Three or more participants in a group must negotiate differences to arrive at a dinner order acceptable to all. (This is necessary when dining the traditional "family style" at a Chinese restaurant, where all the dishes are shared.)

Followup: revisions to the order are attempted.

Materials needed

  • a menu or catalogue of possible foods for ordering
  • To ensure an adequate amount of negotiation, each student may be provided with a set of dietary preferences or restrictions to role-play: "You love shrimp but you can't stand fish. You are allergic to eggs." These restrictions may be designed in groups such that the restrictions will only allow certain dishes on the limited menu to be ordered.
  • Restrictions may also be imposed on the amount of money to be spent.

Procedures for traditional classroom

Student groups are seated in circles to carry out negotiations.

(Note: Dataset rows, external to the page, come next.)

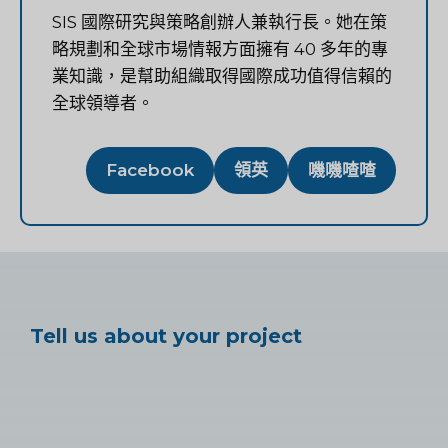
SIS 國際研究與策略創辦人兼執行長。她在策
略規劃和全球市場情報方面擁有 40 多年的專
業知識，是幫助組織取得國際成功值得信賴的
全球領導者。
Facebook
領英
嘰嘰喳喳
Tell us about your project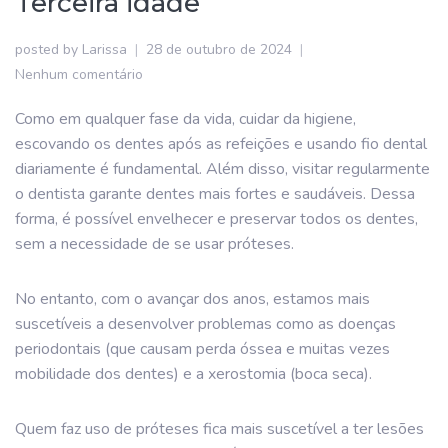
Terceira idade
posted by
Larissa
28 de outubro de 2024
Nenhum comentário
Como em qualquer fase da vida, cuidar da higiene,
escovando os dentes após as refeições e usando fio dental
diariamente é fundamental. Além disso, visitar regularmente
o dentista garante dentes mais fortes e saudáveis. Dessa
forma, é possível envelhecer e preservar todos os dentes,
sem a necessidade de se usar próteses.
No entanto, com o avançar dos anos, estamos mais
suscetíveis a desenvolver problemas como as doenças
periodontais (que causam perda óssea e muitas vezes
mobilidade dos dentes) e a xerostomia (boca seca).
Quem faz uso de próteses fica mais suscetível a ter lesões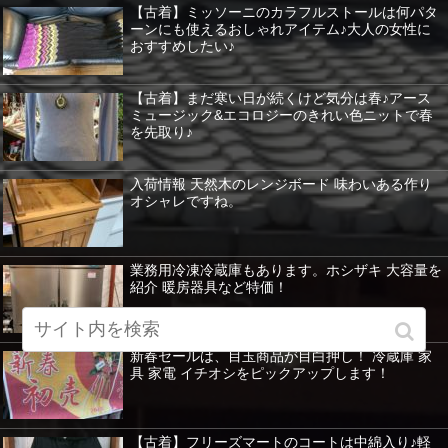
【古着】ミッソーニのカラフルストールは何パタ
ーンにも使えるおしゃれアイテム♪大人の女性に
おすすめしたい♪
【古着】まだ寒い日が続くけど気分は春♪アース
ミュージック&エコロジーのきれい色ニットで春
を先取り♪
入荷情報 天然木のレンジボード 味わいある作り
オシャレですね。
業務用冷凍冷蔵庫もあります。ホシザキ 大容量を
紹介 暖房器具など特価！
新春セールは、目玉商品が目白押し！ 冷蔵庫 家
具 家電 イチオシをピックアップします！
【古着】フリーズマートのコートは中綿入り♪軽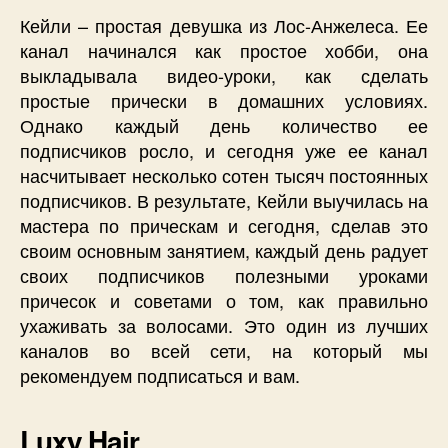
Кейли – простая девушка из Лос-Анжелеса. Ее
канал начинался как простое хобби, она
выкладывала видео-уроки, как сделать
простые прически в домашних условиях.
Однако каждый день количество ее
подписчиков росло, и сегодня уже ее канал
насчитывает несколько сотен тысяч постоянных
подписчиков. В результате, Кейли выучилась на
мастера по прическам и сегодня, сделав это
своим основным занятием, каждый день радует
своих подписчиков полезными уроками
причесок и советами о том, как правильно
ухаживать за волосами. Это один из лучших
каналов во всей сети, на который мы
рекомендуем подписаться и вам.
Luxy Hair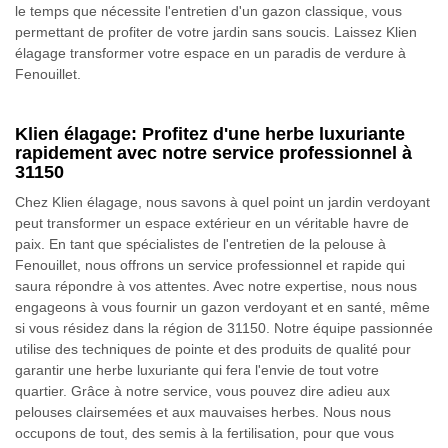
le temps que nécessite l'entretien d'un gazon classique, vous
permettant de profiter de votre jardin sans soucis. Laissez Klien
élagage transformer votre espace en un paradis de verdure à
Fenouillet.
Klien élagage: Profitez d'une herbe luxuriante
rapidement avec notre service professionnel à
31150
Chez Klien élagage, nous savons à quel point un jardin verdoyant
peut transformer un espace extérieur en un véritable havre de
paix. En tant que spécialistes de l'entretien de la pelouse à
Fenouillet, nous offrons un service professionnel et rapide qui
saura répondre à vos attentes. Avec notre expertise, nous nous
engageons à vous fournir un gazon verdoyant et en santé, même
si vous résidez dans la région de 31150. Notre équipe passionnée
utilise des techniques de pointe et des produits de qualité pour
garantir une herbe luxuriante qui fera l'envie de tout votre
quartier. Grâce à notre service, vous pouvez dire adieu aux
pelouses clairsemées et aux mauvaises herbes. Nous nous
occupons de tout, des semis à la fertilisation, pour que vous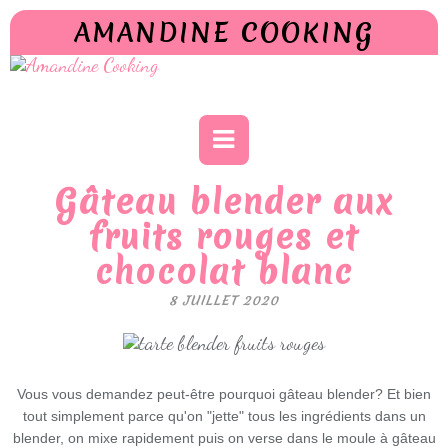
AMANDINE COOKING
Gâteau blender aux
fruits rouges et
chocolat blanc
8 JUILLET 2020
Vous vous demandez peut-être pourquoi gâteau blender? Et bien
tout simplement parce qu'on "jette" tous les ingrédients dans un
blender, on mixe rapidement puis on verse dans le moule à gâteau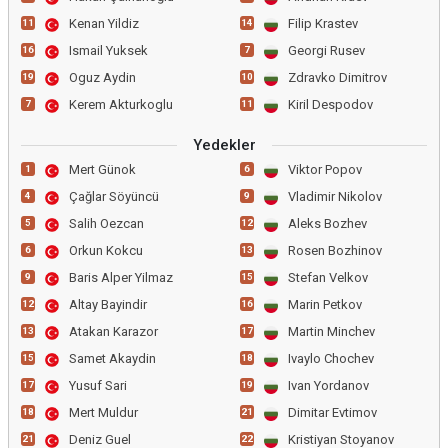
Kenan Yildiz
Filip Krastev
11
14
Ismail Yuksek
Georgi Rusev
16
7
Oguz Aydin
Zdravko Dimitrov
19
10
Kerem Akturkoglu
Kiril Despodov
7
11
Yedekler
Mert Günok
Viktor Popov
1
6
Çağlar Söyüncü
Vladimir Nikolov
4
9
Salih Oezcan
Aleks Bozhev
5
12
Orkun Kokcu
Rosen Bozhinov
6
13
Baris Alper Yilmaz
Stefan Velkov
9
15
Altay Bayindir
Marin Petkov
12
16
Atakan Karazor
Martin Minchev
13
17
Samet Akaydin
Ivaylo Chochev
15
18
Yusuf Sari
Ivan Yordanov
17
19
Mert Muldur
Dimitar Evtimov
18
21
Deniz Guel
Kristiyan Stoyanov
21
22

One person may be designated to keep track of the order; alternatively, a student who is not part of the group may play a waitperson, keeping track of the order and summarizing it for the diners.

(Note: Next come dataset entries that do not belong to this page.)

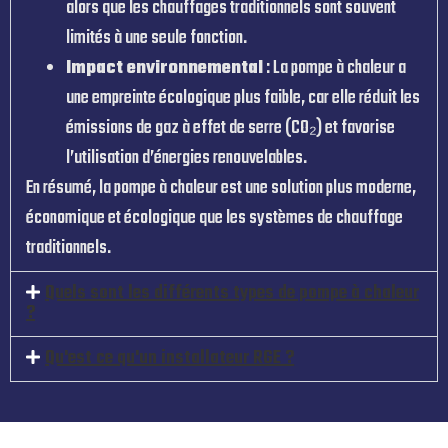
alors que les chauffages traditionnels sont souvent
limités à une seule fonction.
Impact environnemental
: La pompe à chaleur a
une empreinte écologique plus faible, car elle réduit les
émissions de gaz à effet de serre (CO₂) et favorise
l’utilisation d’énergies renouvelables.
En résumé, la pompe à chaleur est une solution plus moderne,
économique et écologique que les systèmes de chauffage
traditionnels.
Quels sont les différents types de pompe à chaleur
?
Qu'est ce qu'un installateur RGE ?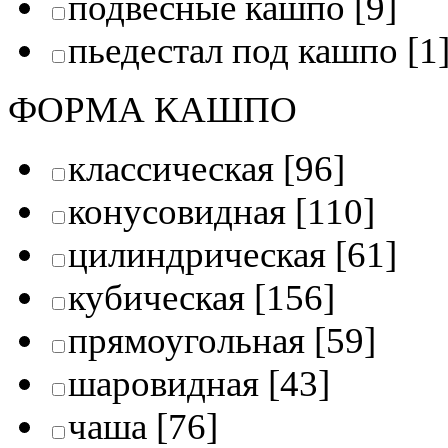
подвесные кашпо
[9]
пьедестал под кашпо
[1
ФОРМА КАШПО
классическая
[96]
конусовидная
[110]
цилиндрическая
[61]
кубическая
[156]
прямоугольная
[59]
шаровидная
[43]
чаша
[76]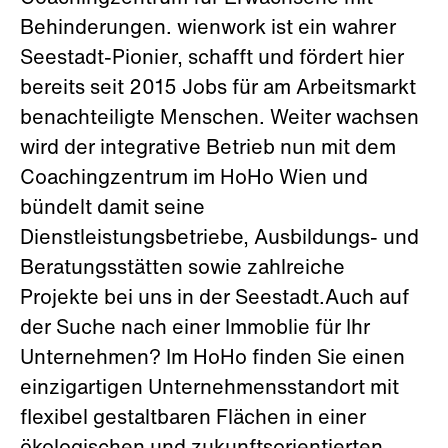
Behinderungen. wienwork ist ein wahrer
Seestadt-Pionier, schafft und fördert hier
bereits seit 2015 Jobs für am Arbeitsmarkt
benachteiligte Menschen. Weiter wachsen
wird der integrative Betrieb nun mit dem
Coachingzentrum im HoHo Wien und
bündelt damit seine
Dienstleistungsbetriebe, Ausbildungs- und
Beratungsstätten sowie zahlreiche
Projekte bei uns in der Seestadt.Auch auf
der Suche nach einer Immoblie für Ihr
Unternehmen? Im HoHo finden Sie einen
einzigartigen Unternehmensstandort mit
flexibel gestaltbaren Flächen in einer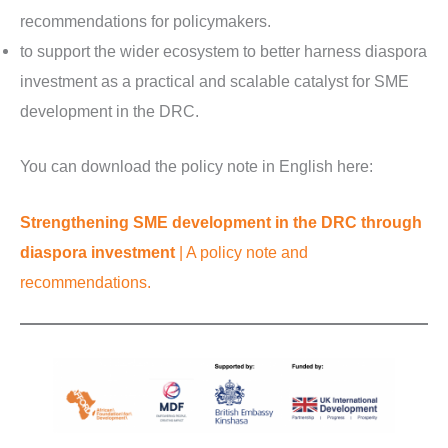
recommendations for policymakers.
to support the wider ecosystem to better harness diaspora
investment as a practical and scalable catalyst for SME
development in the DRC.
You can download the policy note in English here:
Strengthening SME development in the DRC through
diaspora investment
| A policy note and
recommendations.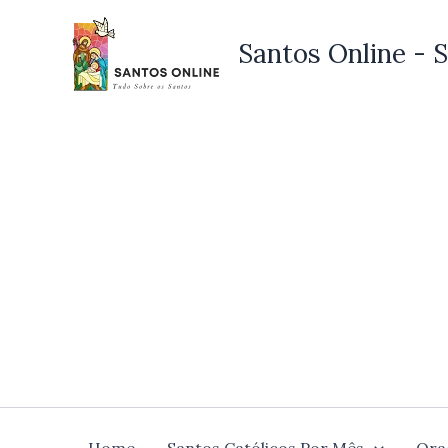
Ir
para
Santos Online - S
o
conteúdo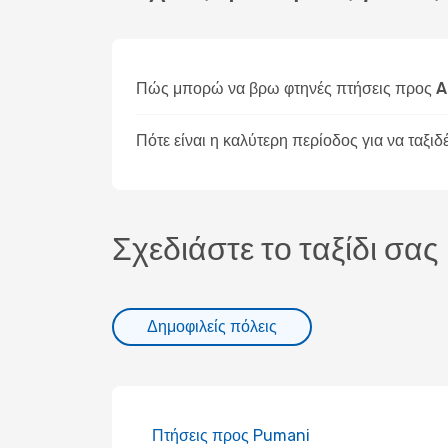
Πώς μπορώ να βρω φτηνές πτήσεις προς A
Πότε είναι η καλύτερη περίοδος για να ταξι
Σχεδιάστε το ταξίδι σας
Δημοφιλείς πόλεις
Πτήσεις προς Pumani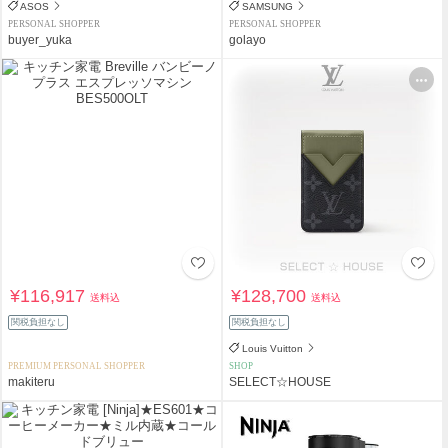
ASOS
SAMSUNG
PERSONAL SHOPPER
PERSONAL SHOPPER
buyer_yuka
golayo
¥116,917
¥128,700
送料込
送料込
関税負担なし
関税負担なし
Louis Vuitton
PREMIUM PERSONAL SHOPPER
SHOP
makiteru
SELECT☆HOUSE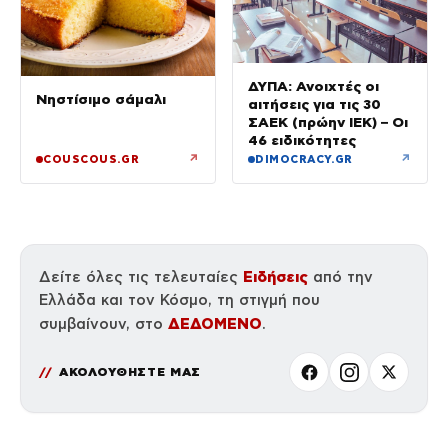
ΔΥΠΑ: Ανοιχτές οι
Νηστίσιμο σάμαλι
αιτήσεις για τις 30
ΣΑΕΚ (πρώην ΙΕΚ) – Οι
46 ειδικότητες
↗
↗
COUSCOUS.GR
DIMOCRACY.GR
Ειδήσεις
Δείτε όλες τις τελευταίες
από την
Ελλάδα και τον Κόσμο, τη στιγμή που
ΔΕΔΟΜΕΝΟ
συμβαίνουν, στο
.
ΑΚΟΛΟΥΘΗΣΤΕ ΜΑΣ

In a followup stage, one of the groups can be directed to summarize their order while the rest of the class notes it down. Students who are not in the group are invited to attempt to find a food that could substitute for one of the items in the original order, using the formula, "We're out of X. How about Y instead?" If no member of the original group objects, the challenging student is awarded a prize (applause, for example).

Adaptations for ITV

Group activities such as this in which the number of members in the group may be flexible are ideal for ITV adaptation, since various numbers of students at different sites may be joined up on program into a single group. If there are more than four in the group, turn-taking may be facilitated if participants are directed to identify themselves when speaking and to try their best not to interrupt.

 

Sample Clip

The clip shown here was taken after students in the UH ITV classroom had finished doing "Agree on a Chinese Restaurant Order" as a classroom activity and were being tested on the task and associated material. The testing strategy shown here is used during most unit tests in the UH ITV Chinese classrooms as a supplement to one-on-one interviews, which are less frequent, since they are difficult to schedule. In this testing model, the instructor or a native-speaking informant serves as informant, either in a role-play or in an interview. Students are directed to ask questions or otherwise add to the role-play -- each student must speak at least once -- and to listen to each other's questions as well as the answers that come from the informant. The information gained is then used to fill in a chart on the test paper or to emulate a real-world function based on that information -- for instance, to make a decision about a purchase. A point value may be assigned to each student's utterance based on accuracy.

Testing "Agree on a Chinese Restaurant Order." The teacher of a second-year class, visible in a small window, role-plays a server in a Chinese restaurant while students role-play a group of friends eating together. They must order one meat dish, one fish dish, a starch, a soup, and so forth, but some of them have particular likes and dislikes and so the order is changed several times, which provides a challenge and prompts students at two receive sites to leap in and ask for clarification.